---------- Dataset records ----------
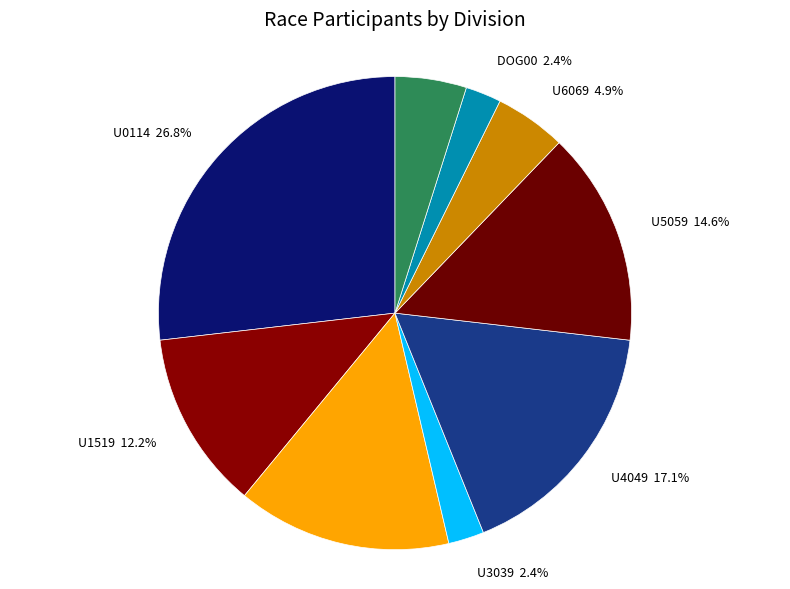

How many slices are in this pie chart?

9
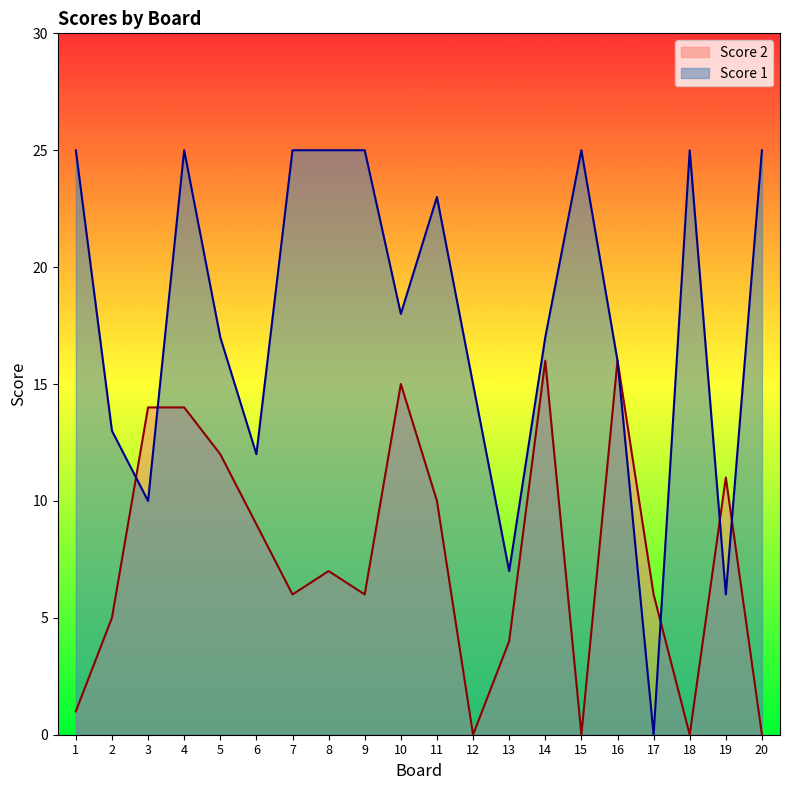

Is it true that Score 1 equals 41 at 9?

False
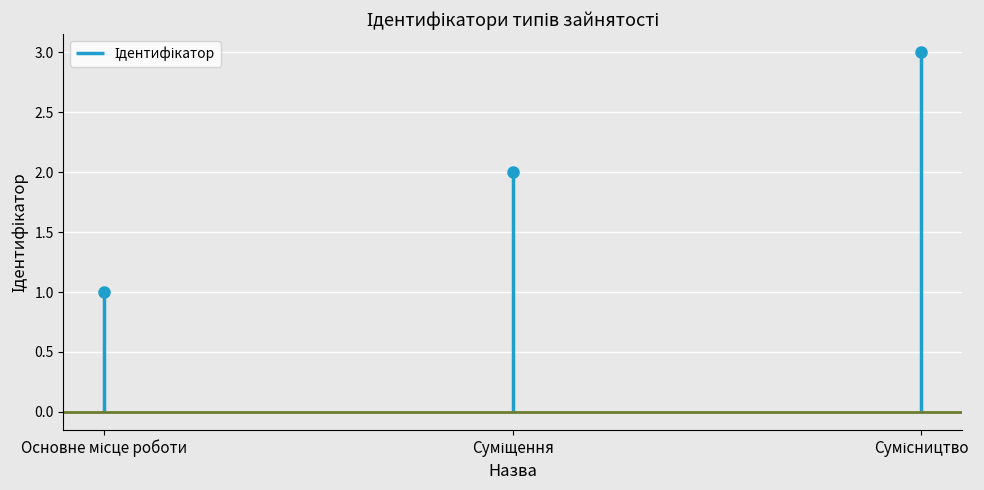

Rank the categories by value from lowest to highest.

Основне місце роботи, Суміщення, Сумісництво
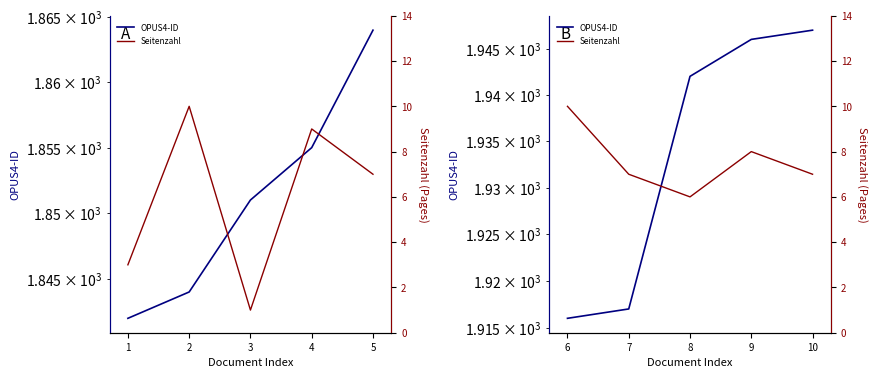

Rank the series by their maximum value, from highest to lowest.

OPUS4-ID, Seitenzahl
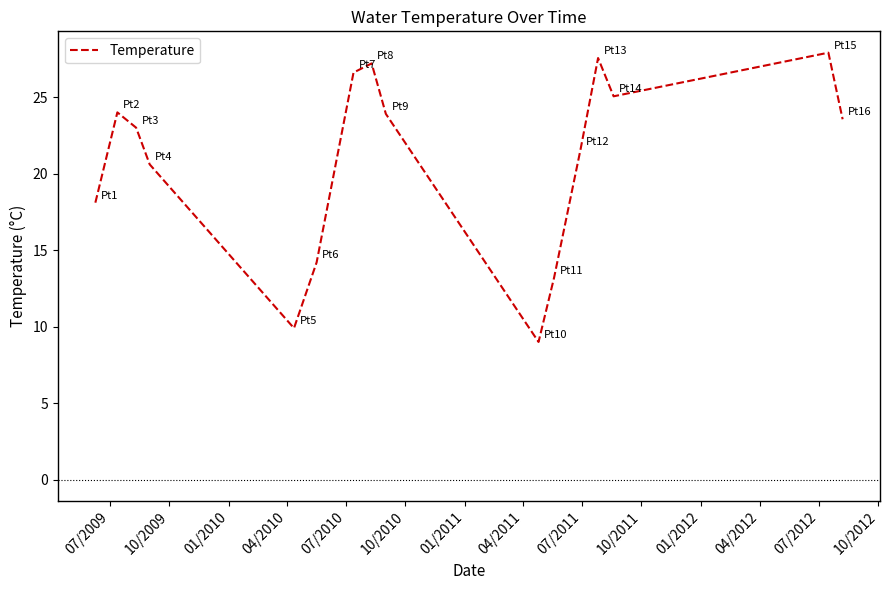

What is the greatest value displayed?

27.9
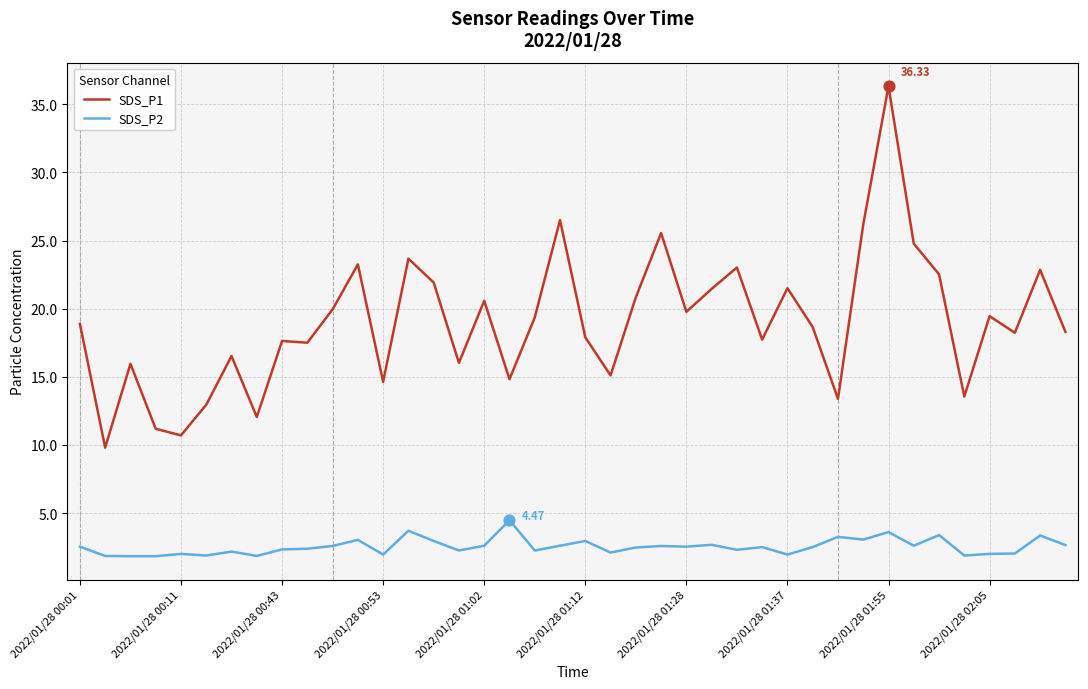

Which series has the widest spread of values?

SDS_P1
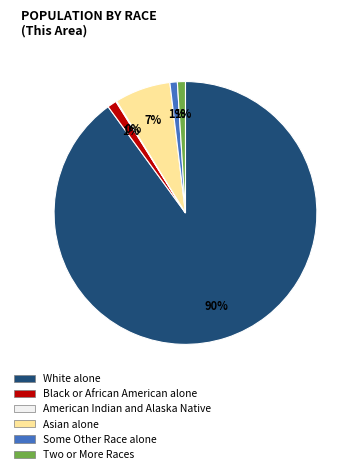

The White alone slice represents 83% of the pie. True or false?

False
----------
**Your task**
State how many of the lines above contain the word "highest". Give only the number.

**Task solution**
2